5 de Junho de 2002: Estados Unidos-Portugal, 3-2

Gosto dos Estados Unidos da América. Gosto do país, da cultura, da bandeira e do hino. Gosto de Nova Iorque, de Manhattan, de Miami e do Grande Canyon. Gosto da música que se toca em Seattle, dos filmes que se fazem em Hollywood e das bebedeiras que se apanham em Las Vegas. Gosto do estilo americano, da coca-cola e até do McDonalds.

E gosto muito da forma como eles veem o desporto. Tudo é um espetáculo. Nos EUA um campeonato de berlinde encheria um estádio, acredito. Há um toque de Midas esquisito, que me faz tentar descortinar as regras do basebol ou do futebol americano, parar a ver um combate de wrestling ou saber que, mesmo não gostando de basquetebol, a NBA é um mundo à parte.

Tenho a certeza que se a tourada fosse americana continuaria a ser uma estupidez. Mas seria uma estupidez com drafts de touros entre ganadarias e os forcados amadores de Vila Franca de Xira já há muito seriam profissionais.

E, no meio disto tudo, há uma coisa que eu não gosto: que eles tenham aprendido a jogar à bola.

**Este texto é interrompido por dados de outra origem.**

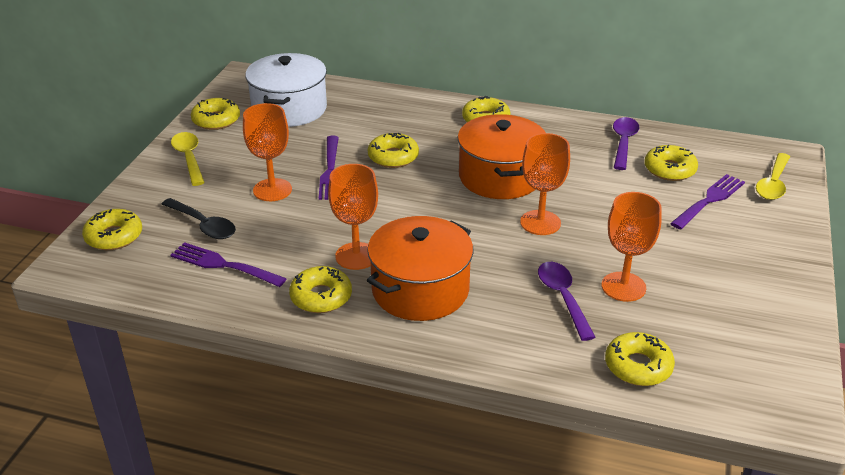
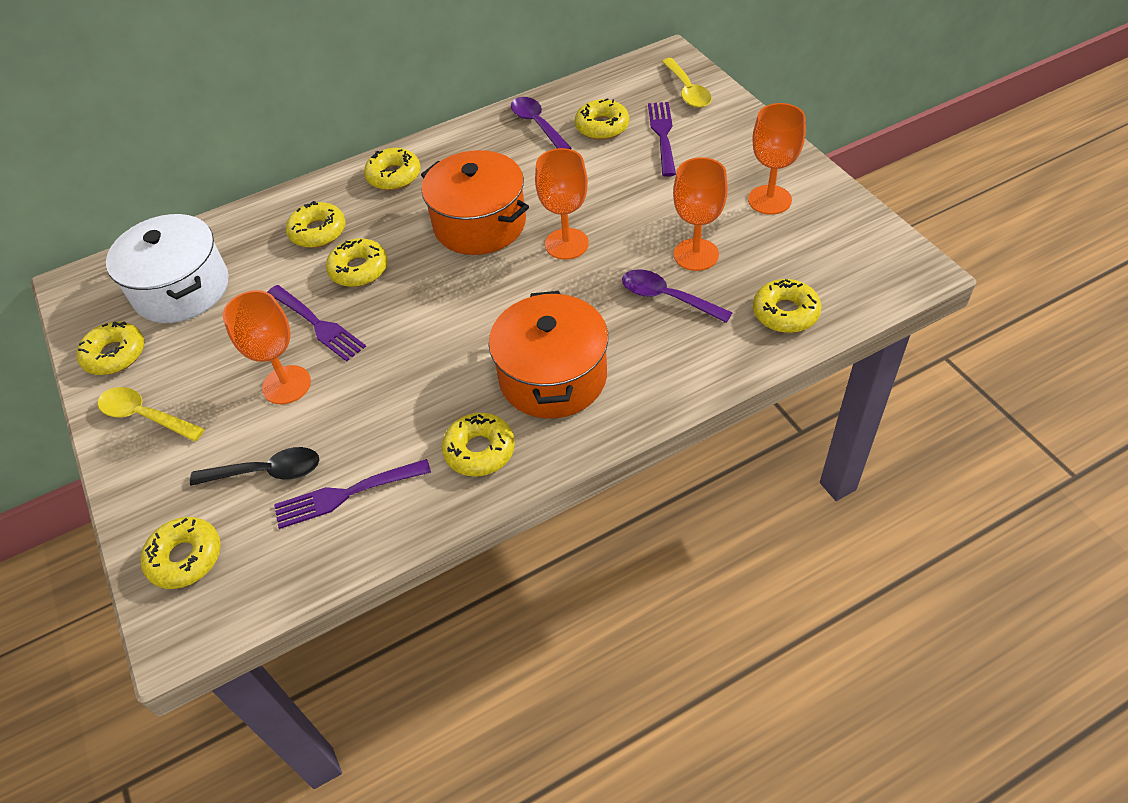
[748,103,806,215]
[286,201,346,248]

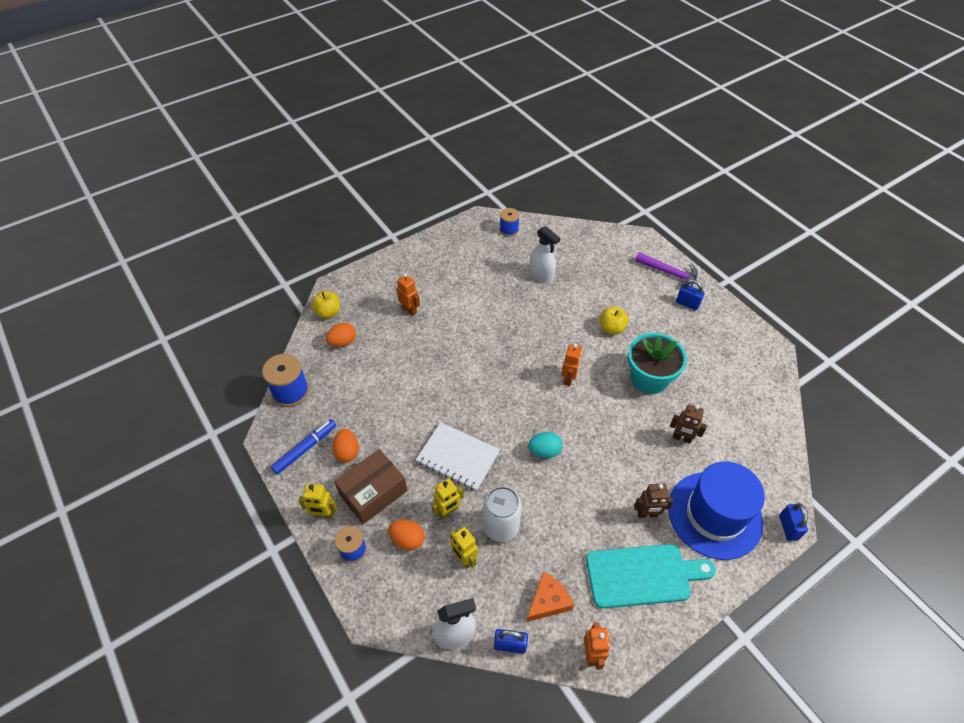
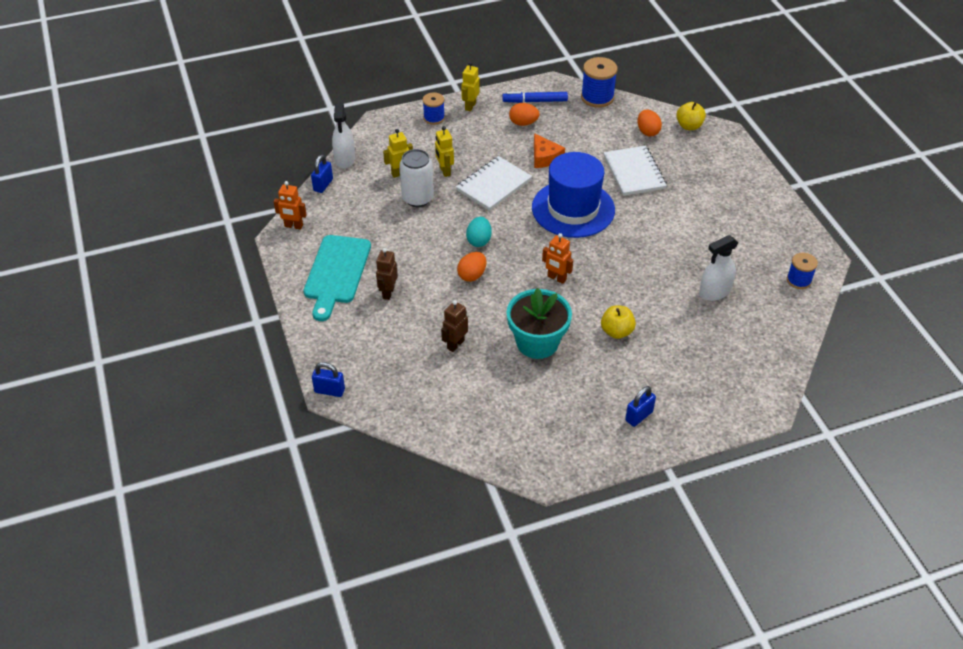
[635,252,698,286] (first image)
[397,273,420,316] (first image)
[502,92,568,103]
[334,449,407,524] (first image)
[532,152,615,238]
[457,252,486,282]
[534,133,565,168]
[604,146,667,196]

Que já não sejam inocentes, que não se fale deles porque o Alexi Lalas tem cabelo comprido, barba e toca guitarra, mas porque o Donovan é craque e deveria ter vingado na Europa.

O futebol nunca precisou dos Estados Unidos. Os americanos nunca gostaram de futebol. E estávamos tão bem assim.

Felizes os tempos em que o México dominava a América do Norte. Abençoados Cobi Jones, Tony Meola, Tab Ramos e todos os outros que só víamos de quatro em quatro anos. Os artistas do soccer, aquela espécie de futebol que os americanos jogavam e que me fazia sorrir e torcer por eles.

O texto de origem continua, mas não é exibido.